Nesse processo, o corpo e o bem-estar são transformados em capital a ser otimizado. Os mesmos algoritmos que nos vendem produtos nos oferecem soluções para o mal-estar que eles próprios ajudam a criar: aplicativos de dieta, de meditação, de exercícios. Entramos em um ciclo onde o sofrimento se torna uma oportunidade de negócio. O efeito mais profundo dessa captura é a neutralização do desejo de emancipação. O anseio por liberdade é sutilmente canalizado para a “liberdade de escolher” entre as opções que o algoritmo nos apresenta. O desejo, que é por natureza uma força subversiva e singular, é domesticado e transformado em preferência de consumo. A pergunta que nos deixa nus diante de nós mesmos é: até que ponto nossas escolhas, gostos, emoções e desejos são genuinamente nossos, e até que ponto são construídos pelos algoritmos que nos cercam?
Conclusão: Rumo à Invenção de Novas Utopias
O diagnóstico é severo.
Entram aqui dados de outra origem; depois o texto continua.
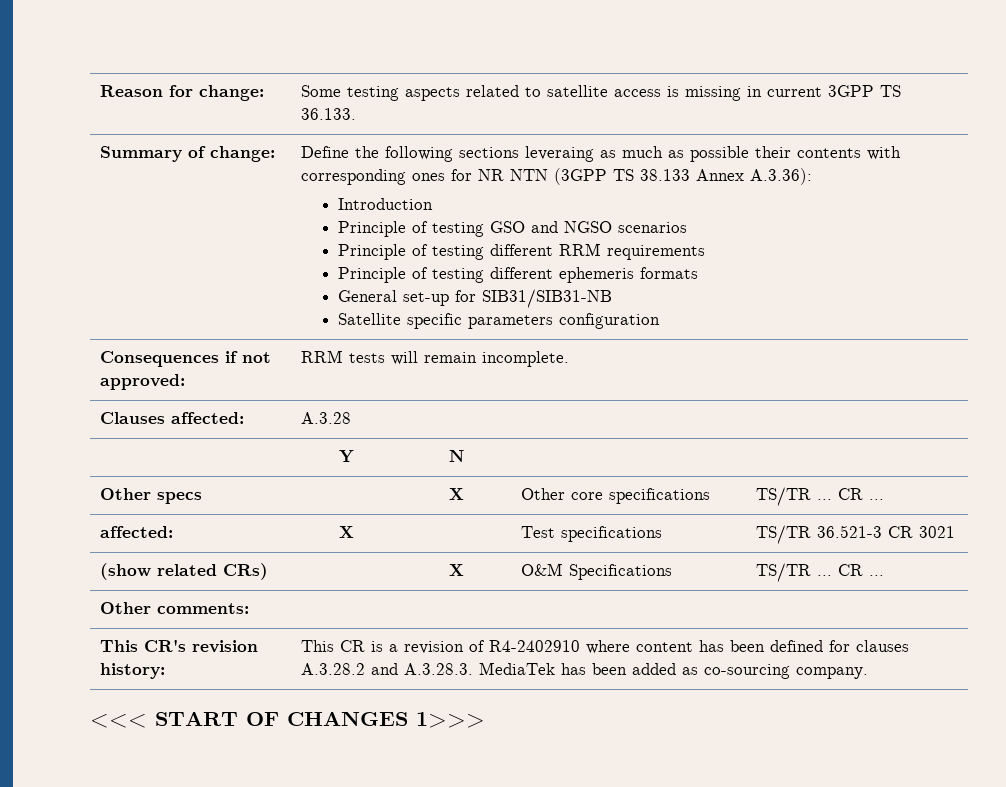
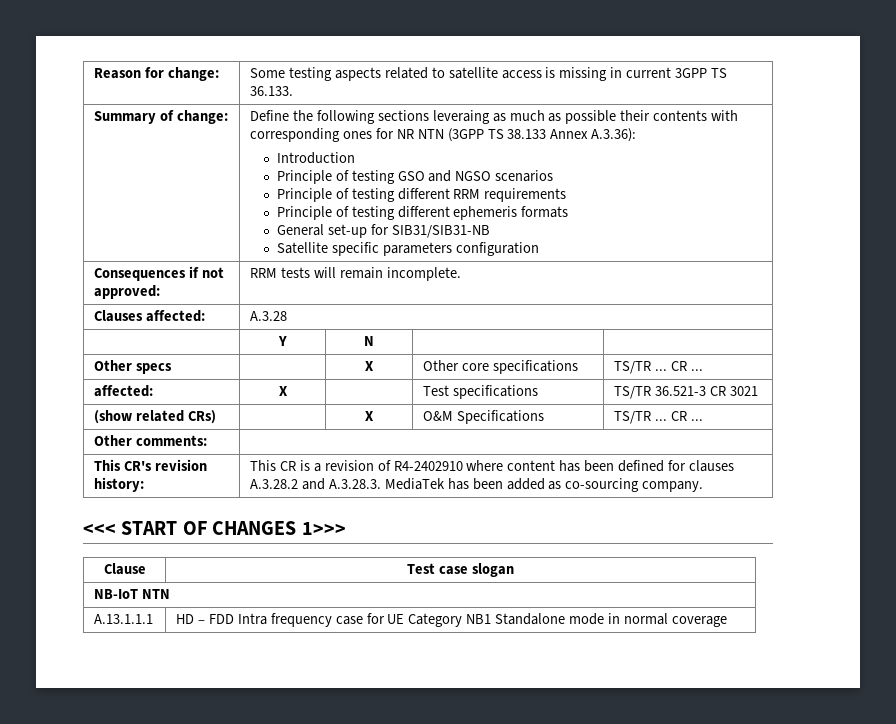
(485, 720) none -> [103,563,146,575] [407,563,514,577] [94,589,170,599] [94,614,154,624] [176,613,727,627] // Clause | Test case slogan // NB-IoT NTN // A.13.1.1.1 | HD – FDD Intra frequency case for UE Category NB1 Standalone mode in normal coverage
O sujeito exausto, a razão adoecida e a vida codificada compõem a tríade do nosso mal-estar. Sentir-se em uma “paralisia crítica” diante desse cenário é uma reação compreensível. Contudo, o objetivo da psicanálise não é a paralisia, mas a inquietação lúcida que leva à ação.
Compreender que o ideal de prosperidade nos adoece, que nossas crises coletivas são sintomas de uma irracionalidade psíquica e que nosso desejo está sendo sutilmente capturado são os primeiros passos para a invenção de uma saída. A saída, como aponta o curso, articula-se na clínica como espaço de resistência, no ato político que nasce da consciência da dimensão social do nosso sofrimento e, fundamentalmente, na coragem de criar novas utopias — novas formas de pensar o sucesso, a felicidade e uma vida boa.
Ao final desta reflexão, a tarefa que se impõe é a de nos tornarmos conscientes do roteiro em que estamos inseridos, para que possamos, quem sabe, começar a escrever um novo, mais fiel a nós mesmos e menos servil a um sistema que nos promete o mundo enquanto nos rouba a alma.